The Jungle Hill landslide

Jungle Hill is an odd plot of city-owned land off 38th Avenue in East Oakland. It’s been something of an embarrassment since it collapsed in landslides in the 1910s, marring the carefully tended image of a new and very desirable neighborhood. Landslides are more common in Oakland’s low hills than people think.

Jungle Hill is east of Fruitvale and west of High Street, making it sort of an in-between spot in terms of today’s neighborhoods. Here it is, marked with a red asterisk on the street map.

The area was empty countryside until 1906, when things changed dramatically with the San Francisco earthquake on 18 April. Oakland’s population essentially doubled overnight, and the big landowners leapt into action, putting their long-planned schemes into action as fast as they could. The default scheme at the time was to set up a streetcar line serving a tract of land, then subdivide the tract and sell the lots to people who would build homes on them. The developer would impose various restrictions to assure buyers that they would have neighbors like themselves building houses like their own.

Such was the case in the area of Jungle Hill. Beyond the presence of the streetcar line, the big attraction of the area was its elevation. Here’s the exact same area on the geologic map.

Long-time readers will recognize the orange blobs as the set of ancient gravel hills that I call the Fan. They stand above the flats by a hundred feet or more, which made them desirable home sites, and they’re still Oakland’s homiest middle-class neighborhoods, delightful for rambling. Foothill Boulevard runs along their lower edge. Jungle Hill sits on the western edge of Lobe 6 of the Fan. With that background, let’s zoom in and get oriented.

→ **ASSIGNMENT A**
From the Jungle Hill landslide text above, set down word for word the passage from "The Jungle Hill landslide" up to and including "the street map.".
→ **ASSIGNMENT B**
According to the Jungle Hill landslide text, Jungle Hill sits on the western edge of which lobe of the Fan?

Stored data entries

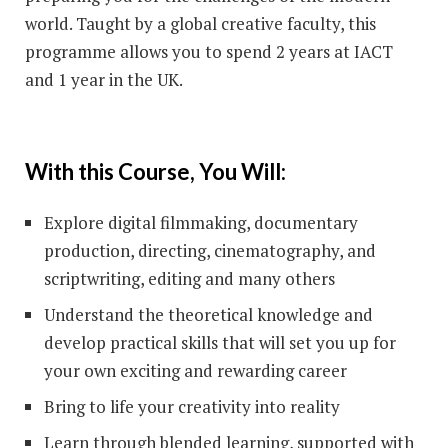
world. Taught by a global creative faculty, this
programme allows you to spend 2 years at IACT
and 1 year in the UK.
With this Course, You Will:
Explore digital filmmaking, documentary
production, directing, cinematography, and
scriptwriting, editing and many others
Understand the theoretical knowledge and
develop practical skills that will set you up for
your own exciting and rewarding career
Bring to life your creativity into reality
Learn through blended learning, supported with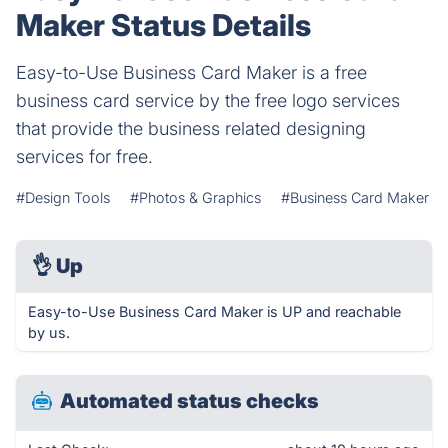
Maker Status Details
Easy-to-Use Business Card Maker is a free
business card service by the free logo services
that provide the business related designing
services for free.
#Design Tools
#Photos & Graphics
#Business Card Maker
👌
Up
Easy-to-Use Business Card Maker is UP and reachable
by us.
Automated status checks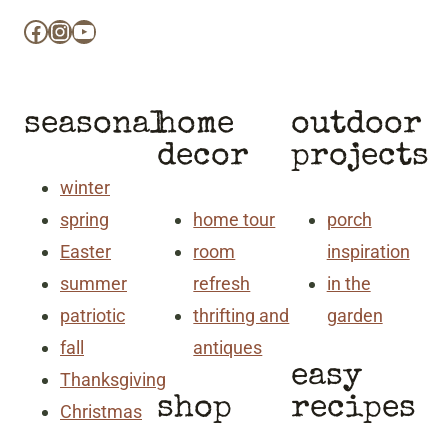
Facebook
Instagram
YouTube
seasonal
home
outdoor
decor
projects
winter
spring
home tour
porch
Easter
room
inspiration
summer
refresh
in the
patriotic
thrifting and
garden
fall
antiques
easy
Thanksgiving
shop
recipes
Christmas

→ **TASK RESULT A**
The Jungle Hill landslide

Jungle Hill is an odd plot of city-owned land off 38th Avenue in East Oakland. It’s been something of an embarrassment since it collapsed in landslides in the 1910s, marring the carefully tended image of a new and very desirable neighborhood. Landslides are more common in Oakland’s low hills than people think.

Jungle Hill is east of Fruitvale and west of High Street, making it sort of an in-between spot in terms of today’s neighborhoods. Here it is, marked with a red asterisk on the street map.

→ **TASK RESULT B**
Lobe 6